A groundbreaking lawsuit against Israel is entering its second day at the International Court of Justice (ICJ). South Africa filed the case last month, alleging that Israel's siege of Gaza constitutes genocide and violates the 1948 Genocide Convention. This convention gives party countries, including Israel and South Africa, the right to prevent and stop genocide, defined as acts intended to destroy a national, ethnic, racial, or religious group.
This case is significant as it marks the first time Israel is defending its war campaign in Gaza before a court of law since the conflict began. Israel was established to provide security for Jewish survivors of the Holocaust, making the criminal charge highly symbolic. However, ICJ cases typically take years before a ruling is reached. South Africa has requested the Court to provisionally call for a ceasefire to alleviate suffering in Gaza, where over 23,000 people have been killed.
Israel has vowed to contest the case, calling it "blood libel," and has received criticism from its Western allies, the United Kingdom and the United States.
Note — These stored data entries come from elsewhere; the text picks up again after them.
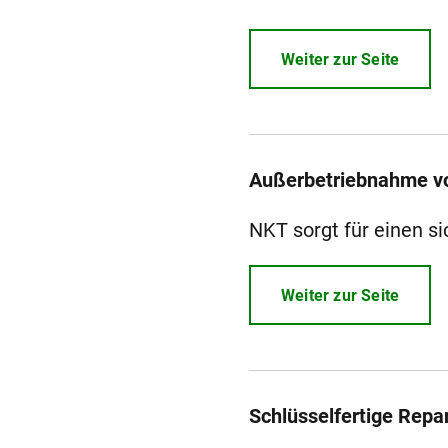
Weiter zur Seite
Außerbetriebnahme v
NKT sorgt für einen s
Weiter zur Seite
Schlüsselfertige Repa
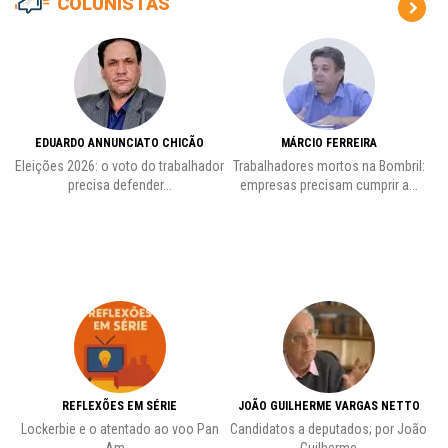
COLUNISTAS
EDUARDO ANNUNCIATO CHICÃO
MÁRCIO FERREIRA
Eleições 2026: o voto do trabalhador
Trabalhadores mortos na Bombril:
precisa defender...
empresas precisam cumprir a...
REFLEXÕES EM SÉRIE
JOÃO GUILHERME VARGAS NETTO
Lockerbie e o atentado ao voo Pan
Candidatos a deputados; por João
Pr
Am...
Guilherme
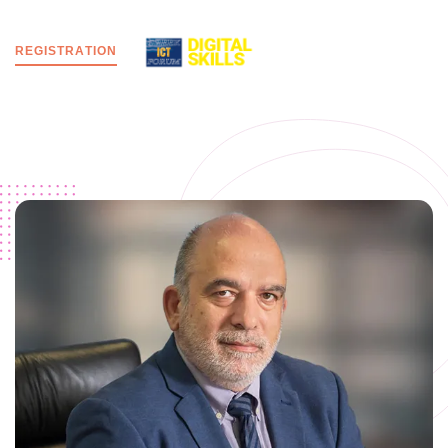
R
E
G
I
S
T
R
A
T
I
O
N
MENU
In contrast, other countries, including Bolivia, Brazil, Colombia, Jordan, Malaysia, the Maldives, Turkey, Venezuela, and the Organization of Islamic Countries, have formally supported the move.
The European Union (EU), which has struggled to mediate in the Israel-Hamas war due to its member states' differing positions, has largely remained silent on the case. While the EU supports the ICJ, it has refrained from backing the genocide case against Israel. The EU has called for humanitarian pauses to ensure aid reaches civilians in Gaza but has not collectively called for a ceasefire.
Many EU countries have expressed skepticism about the case, including Germany, Austria, and the Czech Republic. Germany's Vice Chancellor stated that while the Israeli army's actions in Gaza can be criticized, they do not constitute genocide. Austria and the Czech Republic have opposed politicizing the ICJ.
Hungary has explicitly condemned South Africa's ICJ case, denouncing it as a "legal attack launched against Israel." The country's foreign minister stated that accusing Israel of genocide is nonsense and that the world should support anti-terrorist operations to prevent future attacks.
Belgium's Deputy Prime Minister has expressed support for South Africa's case, while Ireland and Spain have refrained from commenting. Human Rights Watch has urged the EU to back the ICJ case, emphasizing the importance of justice and accountability in the context of the conflict in Gaza.